═══ Records to use
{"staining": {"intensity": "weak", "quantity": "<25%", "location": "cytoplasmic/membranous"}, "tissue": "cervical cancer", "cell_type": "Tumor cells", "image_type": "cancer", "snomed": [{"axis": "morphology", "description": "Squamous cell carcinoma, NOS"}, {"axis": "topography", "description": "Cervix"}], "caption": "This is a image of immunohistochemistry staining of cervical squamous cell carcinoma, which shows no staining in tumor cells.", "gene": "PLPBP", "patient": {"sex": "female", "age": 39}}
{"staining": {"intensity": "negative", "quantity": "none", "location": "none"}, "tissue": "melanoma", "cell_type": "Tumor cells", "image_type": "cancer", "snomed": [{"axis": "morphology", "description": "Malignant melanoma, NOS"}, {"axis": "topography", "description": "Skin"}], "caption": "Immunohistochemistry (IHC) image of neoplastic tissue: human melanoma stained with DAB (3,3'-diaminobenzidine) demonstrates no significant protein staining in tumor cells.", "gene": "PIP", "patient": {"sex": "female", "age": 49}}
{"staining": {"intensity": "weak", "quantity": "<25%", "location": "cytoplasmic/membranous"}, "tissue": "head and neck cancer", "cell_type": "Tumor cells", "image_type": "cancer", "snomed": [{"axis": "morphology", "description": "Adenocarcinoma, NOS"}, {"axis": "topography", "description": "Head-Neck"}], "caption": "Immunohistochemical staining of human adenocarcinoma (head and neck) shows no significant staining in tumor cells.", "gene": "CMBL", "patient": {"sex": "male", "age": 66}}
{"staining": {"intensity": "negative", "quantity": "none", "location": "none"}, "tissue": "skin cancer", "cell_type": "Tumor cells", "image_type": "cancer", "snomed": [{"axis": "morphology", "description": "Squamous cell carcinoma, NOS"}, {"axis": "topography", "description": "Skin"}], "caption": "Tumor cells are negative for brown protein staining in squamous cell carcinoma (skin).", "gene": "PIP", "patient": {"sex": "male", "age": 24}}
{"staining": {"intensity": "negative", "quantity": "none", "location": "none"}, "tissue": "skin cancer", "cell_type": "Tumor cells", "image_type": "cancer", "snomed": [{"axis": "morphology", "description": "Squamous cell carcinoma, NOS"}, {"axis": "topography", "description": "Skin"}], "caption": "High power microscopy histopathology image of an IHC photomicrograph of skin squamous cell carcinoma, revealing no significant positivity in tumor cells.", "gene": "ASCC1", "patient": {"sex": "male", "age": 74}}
══════
Would you write out all of the data exactly as given?

■ Solution to this exercise
{"staining": {"intensity": "weak", "quantity": "<25%", "location": "cytoplasmic/membranous"}, "tissue": "cervical cancer", "cell_type": "Tumor cells", "image_type": "cancer", "snomed": [{"axis": "morphology", "description": "Squamous cell carcinoma, NOS"}, {"axis": "topography", "description": "Cervix"}], "caption": "This is a image of immunohistochemistry staining of cervical squamous cell carcinoma, which shows no staining in tumor cells.", "gene": "PLPBP", "patient": {"sex": "female", "age": 39}}
{"staining": {"intensity": "negative", "quantity": "none", "location": "none"}, "tissue": "melanoma", "cell_type": "Tumor cells", "image_type": "cancer", "snomed": [{"axis": "morphology", "description": "Malignant melanoma, NOS"}, {"axis": "topography", "description": "Skin"}], "caption": "Immunohistochemistry (IHC) image of neoplastic tissue: human melanoma stained with DAB (3,3'-diaminobenzidine) demonstrates no significant protein staining in tumor cells.", "gene": "PIP", "patient": {"sex": "female", "age": 49}}
{"staining": {"intensity": "weak", "quantity": "<25%", "location": "cytoplasmic/membranous"}, "tissue": "head and neck cancer", "cell_type": "Tumor cells", "image_type": "cancer", "snomed": [{"axis": "morphology", "description": "Adenocarcinoma, NOS"}, {"axis": "topography", "description": "Head-Neck"}], "caption": "Immunohistochemical staining of human adenocarcinoma (head and neck) shows no significant staining in tumor cells.", "gene": "CMBL", "patient": {"sex": "male", "age": 66}}
{"staining": {"intensity": "negative", "quantity": "none", "location": "none"}, "tissue": "skin cancer", "cell_type": "Tumor cells", "image_type": "cancer", "snomed": [{"axis": "morphology", "description": "Squamous cell carcinoma, NOS"}, {"axis": "topography", "description": "Skin"}], "caption": "Tumor cells are negative for brown protein staining in squamous cell carcinoma (skin).", "gene": "PIP", "patient": {"sex": "male", "age": 24}}
{"staining": {"intensity": "negative", "quantity": "none", "location": "none"}, "tissue": "skin cancer", "cell_type": "Tumor cells", "image_type": "cancer", "snomed": [{"axis": "morphology", "description": "Squamous cell carcinoma, NOS"}, {"axis": "topography", "description": "Skin"}], "caption": "High power microscopy histopathology image of an IHC photomicrograph of skin squamous cell carcinoma, revealing no significant positivity in tumor cells.", "gene": "ASCC1", "patient": {"sex": "male", "age": 74}}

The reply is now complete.